Taking their conclusions at face value
Further, their conclusions open the door to some interesting questions:
In the first study examining long-term treatment outcomes of patients with prescription opioid dependence, our results were more encouraging than short-term outcomes from POATS suggested. As reported in our 18-month follow-up study (Potter et al., 2014), and consistent with other literature (Moore et al., 2007, Nielsen et al., 2013 and Potter et al., 2013), patients with prescription opioid dependence may have a more promising long-term course, compared with expectations based on long-term follow-up studies of heroin users (Darke et al., 2007, Flynn et al., 2003, Grella and Lovinger, 2011, Hser et al., 2001 and Vaillant, 1973). Indeed, a history of occasional heroin use at POATS entry was the only prognostic indicator 42 months later, associated with a higher likelihood of meeting symptomatic criteria for current opioid dependence. Our results are consistent with research on heroin dependence in supporting the value of opioid agonist therapy for prescription opioid dependence; however, half of the follow-up participants reported good outcomes without agonist therapy.
This begs a couple of important questions.
- First, many medication assisted treatment advocates have argued that opioid addiction is unique in that it creates long-term or permanent brain dysfunction that requires opioid replacement. Do these findings undermine this theory?
- Second, half of their follow-up subjects doing well without opioid replacement. Can we assume that opioid replacement is responsible for their good outcomes?

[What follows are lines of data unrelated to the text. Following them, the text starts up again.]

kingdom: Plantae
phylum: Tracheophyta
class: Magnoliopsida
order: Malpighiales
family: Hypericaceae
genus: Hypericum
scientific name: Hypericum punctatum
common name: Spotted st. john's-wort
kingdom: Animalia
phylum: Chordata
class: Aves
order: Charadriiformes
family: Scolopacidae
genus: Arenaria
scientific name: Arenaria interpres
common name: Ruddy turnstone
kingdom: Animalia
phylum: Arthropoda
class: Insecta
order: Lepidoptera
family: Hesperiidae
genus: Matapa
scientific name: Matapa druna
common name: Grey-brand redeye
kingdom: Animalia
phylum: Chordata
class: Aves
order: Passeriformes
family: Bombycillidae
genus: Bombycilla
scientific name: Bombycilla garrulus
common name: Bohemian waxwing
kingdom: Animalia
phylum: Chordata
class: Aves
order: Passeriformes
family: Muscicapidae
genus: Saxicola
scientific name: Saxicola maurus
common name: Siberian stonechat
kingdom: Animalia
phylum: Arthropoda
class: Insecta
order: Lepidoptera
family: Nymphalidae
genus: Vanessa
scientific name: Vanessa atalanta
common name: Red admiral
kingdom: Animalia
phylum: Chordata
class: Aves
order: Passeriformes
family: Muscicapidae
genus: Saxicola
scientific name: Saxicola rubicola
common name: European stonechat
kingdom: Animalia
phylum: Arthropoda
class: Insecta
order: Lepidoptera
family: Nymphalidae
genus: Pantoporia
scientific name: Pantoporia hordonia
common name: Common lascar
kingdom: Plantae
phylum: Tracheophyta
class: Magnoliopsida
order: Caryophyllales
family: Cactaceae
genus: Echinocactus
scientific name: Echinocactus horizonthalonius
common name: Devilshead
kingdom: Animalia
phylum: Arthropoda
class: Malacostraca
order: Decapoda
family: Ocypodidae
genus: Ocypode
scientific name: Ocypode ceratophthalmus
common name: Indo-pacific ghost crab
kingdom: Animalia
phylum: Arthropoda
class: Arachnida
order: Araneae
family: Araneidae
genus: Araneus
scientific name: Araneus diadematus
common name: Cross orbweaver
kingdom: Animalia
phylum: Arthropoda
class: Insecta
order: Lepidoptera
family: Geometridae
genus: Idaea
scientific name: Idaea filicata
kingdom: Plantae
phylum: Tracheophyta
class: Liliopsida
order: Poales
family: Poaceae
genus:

This is the basis for the federal and media push for MAT?
It would appear so.
This not quite what you imagined when they reported 61% abstinent, is it? Why would they present it in a manner that many of us would consider misleading?
It’s also hard to understand their certainty, isn’t it?
I mean, when they talk about this being “treatment that works”, “evidence-based treatment” or “science-based treatment”, don’t most member of the public assume that expressions like “works”, “evidence-based” and “science-based” mean that there’s a body of research indicating that these treatments provide a good chance of getting well?
Instead, these studies suggest that these treatments help make people less sick.
If that’s what patients and their families want, there’s nothing wrong with that. But, they ought to know what they’re getting. (The same goes for communicating the limitations or gaps in evidence for other treatments.)